Analizzando anche il contesto offerto dalla nostra diocesi, in quale direzione occorre impegnarsi su questo ambito? «Nell’esperienza di questi primi tre mesi come vescovo, noto questo: i giovani trovano una casa accogliente nella Chiesa se incontrano adulti che mettono se stessi al servizio della testimonianza e dell’impegno educativo. Questo vuol dire donare tempo e vita. Conosco esperienze dove ci sono famiglie che accolgono gruppi di giovani nelle loro case, proprio perché sia evidente che è la comunità intera che si prende la responsabilità dei giovani. In questo periodo sono spesso a celebrare la Cresima nelle parrocchie. Si dice sempre, quasi con ovvietà, che la Cresima è il momento in cui i ragazzi se ne vanno dalla parrocchia. Ma a me viene da pensare: e la parrocchia, ossia la comunità cristiana, che cosa offre a questi ragazzi in crescita, per fargli sperimentare che davvero la fede è capace di rendere più umana la vita? Che seguire Gesù non è un fatto accessorio ma è l’anima e la sostanza della vita? Ho verificato che quando in una comunità c’è questa proposta chiara, i giovani rispondono. E poi, come sulla questione delle vocazioni, si tratta davvero di avere presenti i giovani nelle nostre preghiere. Per cui, l’urgenza della proposta ai giovani, è l’urgenza della disponibilità della nostra vita, perché la proposta di Cristo, attraverso ciascuno di noi, possa raggiungerli».

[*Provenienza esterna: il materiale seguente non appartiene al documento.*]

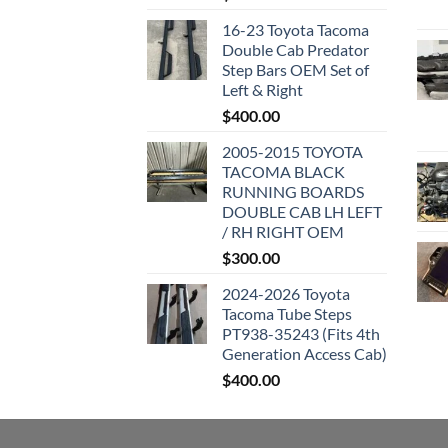
16-23 Toyota Tacoma
Double Cab Predator
Step Bars OEM Set of
Left & Right
$
400.00
2005-2015 TOYOTA
TACOMA BLACK
RUNNING BOARDS
DOUBLE CAB LH LEFT
/ RH RIGHT OEM
$
300.00
2024-2026 Toyota
Tacoma Tube Steps
PT938-35243 (Fits 4th
Generation Access Cab)
$
400.00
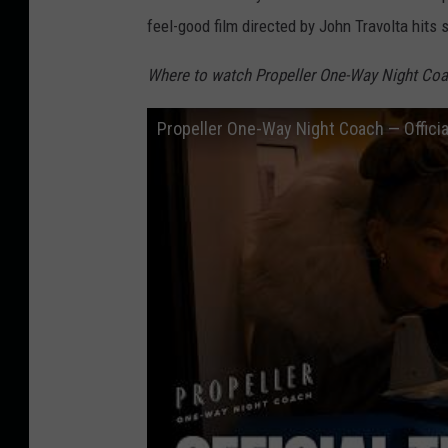
feel-good film directed by John Travolta hits
Where to watch Propeller One-Way Night Coa
Propeller One-Way Night Coach — Official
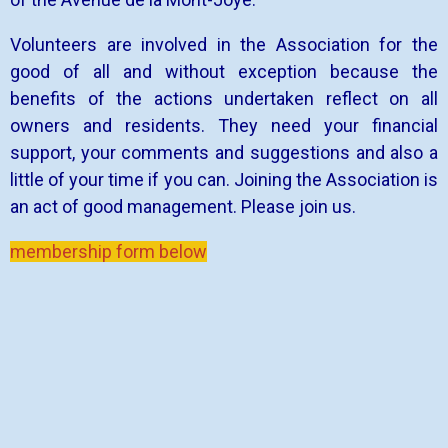
Volunteers are involved in the Association for the
good of all and without exception because the
benefits of the actions undertaken reflect on all
owners and residents. They need your financial
support, your comments and suggestions and also a
little of your time if you can. Joining the Association is
an act of good management. Please join us.
membership form below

Ha avuto modo di parlare personalmente col Papa?
«Il Papa, probabilmente per le sue condizioni di salute, nei due incontri che ha fatto con noi, non ha dedicato tempo a salutare i partecipanti. L’ho visto solo da lontano. Ma devo dire che l’ho visto bene, nonostante la fatica a camminare. È una guida che riempie sempre di speranza, si vede in lui un’energia che nasce dalla gratitudine; per lui il rapporto con Gesù, e la vita della Chiesa, sono davvero la cosa più grande e bella che ci sia. E questo sa comunicarlo».